+++ DATASET EXCERPTS +++

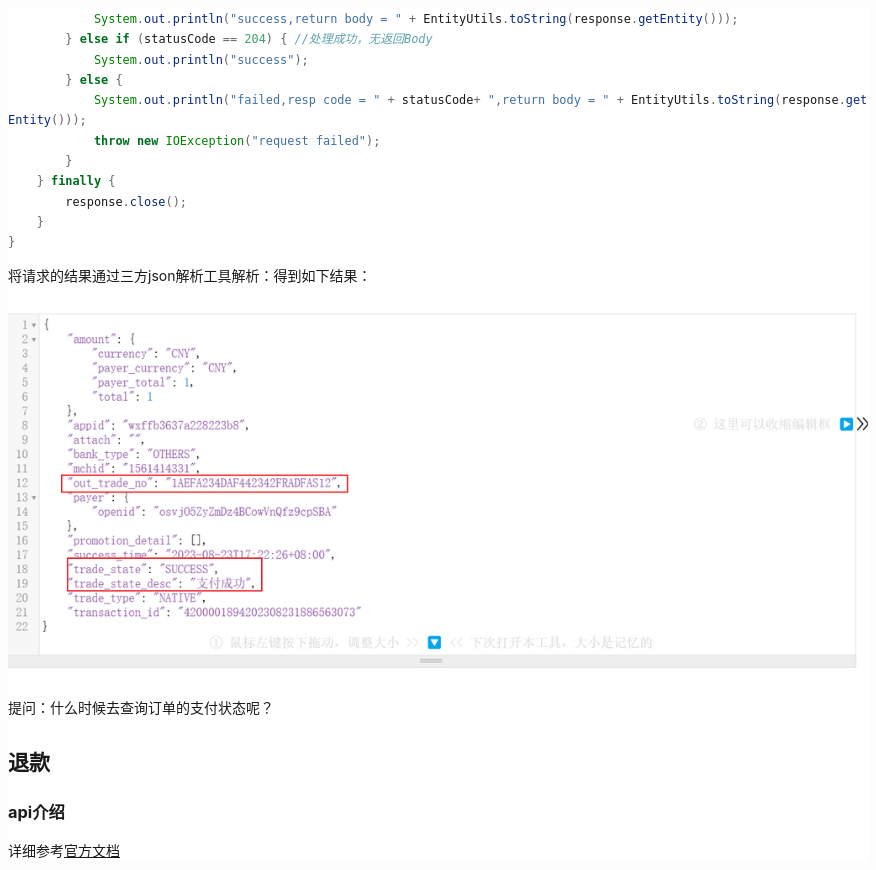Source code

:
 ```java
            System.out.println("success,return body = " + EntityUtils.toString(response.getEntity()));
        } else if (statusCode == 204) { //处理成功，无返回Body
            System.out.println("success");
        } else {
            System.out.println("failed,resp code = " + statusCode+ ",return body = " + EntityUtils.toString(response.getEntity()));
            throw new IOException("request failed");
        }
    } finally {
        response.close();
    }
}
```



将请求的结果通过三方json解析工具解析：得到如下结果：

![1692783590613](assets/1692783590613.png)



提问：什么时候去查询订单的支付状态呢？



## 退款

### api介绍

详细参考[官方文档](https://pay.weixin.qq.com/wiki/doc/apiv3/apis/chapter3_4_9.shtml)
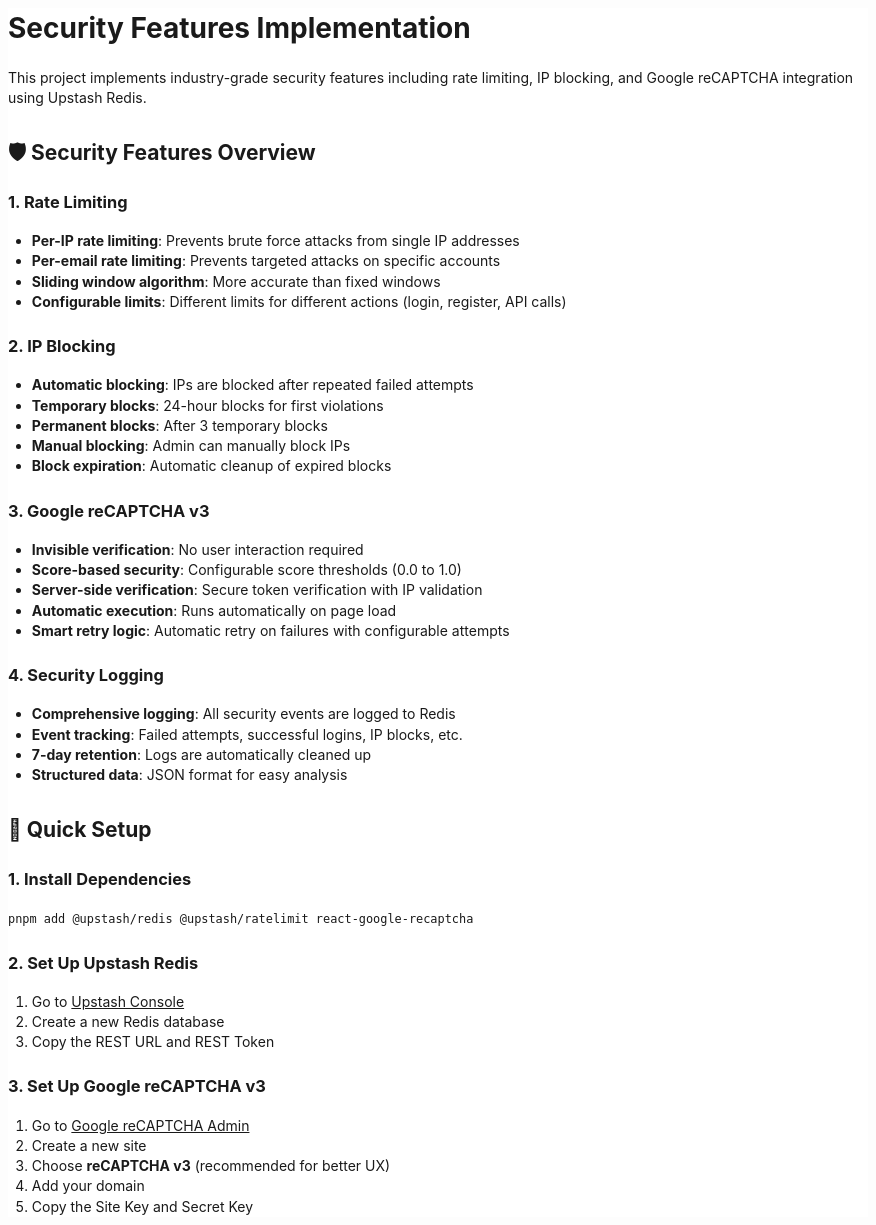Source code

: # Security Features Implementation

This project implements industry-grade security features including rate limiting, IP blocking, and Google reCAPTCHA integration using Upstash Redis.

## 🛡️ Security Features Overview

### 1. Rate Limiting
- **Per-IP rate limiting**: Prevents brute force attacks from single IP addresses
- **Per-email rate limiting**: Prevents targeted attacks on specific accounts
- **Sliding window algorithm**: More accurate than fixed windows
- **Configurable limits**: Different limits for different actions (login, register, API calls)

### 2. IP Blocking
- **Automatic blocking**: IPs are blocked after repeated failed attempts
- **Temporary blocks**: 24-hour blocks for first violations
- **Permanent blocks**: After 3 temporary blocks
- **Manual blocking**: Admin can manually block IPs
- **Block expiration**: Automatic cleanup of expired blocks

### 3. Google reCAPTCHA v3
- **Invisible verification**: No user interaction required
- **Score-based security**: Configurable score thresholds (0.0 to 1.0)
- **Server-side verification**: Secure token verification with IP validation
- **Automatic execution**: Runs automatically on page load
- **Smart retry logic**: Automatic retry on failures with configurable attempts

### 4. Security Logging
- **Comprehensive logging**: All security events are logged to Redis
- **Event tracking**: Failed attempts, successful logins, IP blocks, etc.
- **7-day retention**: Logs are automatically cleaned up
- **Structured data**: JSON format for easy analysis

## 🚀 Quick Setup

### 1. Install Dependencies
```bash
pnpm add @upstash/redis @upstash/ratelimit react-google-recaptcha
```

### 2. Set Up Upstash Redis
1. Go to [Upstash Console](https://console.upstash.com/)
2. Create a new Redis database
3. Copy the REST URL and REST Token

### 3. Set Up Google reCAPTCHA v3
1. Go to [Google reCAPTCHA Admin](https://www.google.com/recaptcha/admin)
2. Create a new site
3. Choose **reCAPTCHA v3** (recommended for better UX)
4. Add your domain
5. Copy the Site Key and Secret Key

+++

WORK INSTRUCTION: Search the material for the word "verification" and copy each line where it occurs.

SOLUTION FOR THIS EXERCISE:
- **Invisible verification**: No user interaction required
- **Server-side verification**: Secure token verification with IP validation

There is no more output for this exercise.